A very cool feature of Patakfalva is that we are surrounded by hills. Therefore, we have the distinct pleasure of watching the storm clouds role into our site from quite a distance. We had just about two minutes of rain catch us while we were waiting for the bus on Thursday. Friday, however, was an entirely different story.

Rain in RomaniaWe could see the clouds over the northwest hills at our noon lunch break. Other members of the crew had the foresight to check the weather. I had ignored my raincoat on my bedroom floor and set out on Friday morning none the wiser that we were headed for a torrential downpour. By our 3:00PM break, the clouds had darkened and the wind was picking up. Before the end of our break, Katie Z. instructed us in the rain procedure. She asked that we keep our tools close, and be ready to tiny tarp our individual and big tarp the rest of the trench if she shouted “rain.” Burials first, then gear. In the back of everyone’s mind, however, was the fact that we don’t have a structure at Patakfalva. If rains, we get wet.

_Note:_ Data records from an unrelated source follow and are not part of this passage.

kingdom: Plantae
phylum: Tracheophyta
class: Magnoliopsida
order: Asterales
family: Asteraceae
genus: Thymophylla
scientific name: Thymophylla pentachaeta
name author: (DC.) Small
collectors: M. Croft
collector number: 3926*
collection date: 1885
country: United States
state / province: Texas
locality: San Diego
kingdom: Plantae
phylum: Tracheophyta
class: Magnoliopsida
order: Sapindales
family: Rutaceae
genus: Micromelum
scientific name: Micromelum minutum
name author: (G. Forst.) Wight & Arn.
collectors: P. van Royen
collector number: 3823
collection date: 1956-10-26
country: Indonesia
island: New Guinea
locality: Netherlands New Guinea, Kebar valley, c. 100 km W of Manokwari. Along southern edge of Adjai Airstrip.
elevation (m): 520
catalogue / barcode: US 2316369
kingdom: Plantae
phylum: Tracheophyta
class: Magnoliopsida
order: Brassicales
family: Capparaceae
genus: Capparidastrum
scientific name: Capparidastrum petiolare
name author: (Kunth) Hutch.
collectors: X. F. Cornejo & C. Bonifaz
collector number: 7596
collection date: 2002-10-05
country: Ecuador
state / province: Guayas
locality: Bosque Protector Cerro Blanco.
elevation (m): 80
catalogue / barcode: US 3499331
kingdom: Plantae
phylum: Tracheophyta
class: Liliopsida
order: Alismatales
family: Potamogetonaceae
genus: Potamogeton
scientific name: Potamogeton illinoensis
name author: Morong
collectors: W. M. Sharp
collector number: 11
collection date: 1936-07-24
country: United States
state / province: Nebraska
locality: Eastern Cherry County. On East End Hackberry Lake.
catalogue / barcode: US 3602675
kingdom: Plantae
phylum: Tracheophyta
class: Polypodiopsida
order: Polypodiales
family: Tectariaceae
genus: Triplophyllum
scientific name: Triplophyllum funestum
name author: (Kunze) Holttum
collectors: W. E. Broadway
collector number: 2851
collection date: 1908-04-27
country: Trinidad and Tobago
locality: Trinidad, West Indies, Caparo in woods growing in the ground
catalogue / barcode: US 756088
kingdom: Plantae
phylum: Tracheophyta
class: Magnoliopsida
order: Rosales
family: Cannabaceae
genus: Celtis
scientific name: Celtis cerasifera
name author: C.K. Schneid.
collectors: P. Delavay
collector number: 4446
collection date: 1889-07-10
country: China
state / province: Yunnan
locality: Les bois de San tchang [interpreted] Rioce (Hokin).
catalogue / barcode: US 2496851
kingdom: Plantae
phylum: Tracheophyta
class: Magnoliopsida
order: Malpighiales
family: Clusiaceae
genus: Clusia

As the day went on, the wind steadily picked up and the clouds darkened. By 3:45PM, we had the “rain” call, and the mad scramble started. I cannot adequately describe the chaos that ensued. We had three trenches to tarp, which is incredibly difficult with high-speed winds. We were forced to sacrifice entire sides of trenches 12 and 11 in order to preserve the more fragile burials. There was lots of shouting, and falling on wet clay, and general mayhem. After the fact, a fellow participant described the experience as “feeling like I was on a sinking ship in a terrible storm, doing everything we could do to stay alive.” With the thunder, lightning, and rain like needles, I don’t disagree. The best part was after the trenches were as under control as we could get them, we had to wait for the bus in the pouring rain for another half hour. Go team.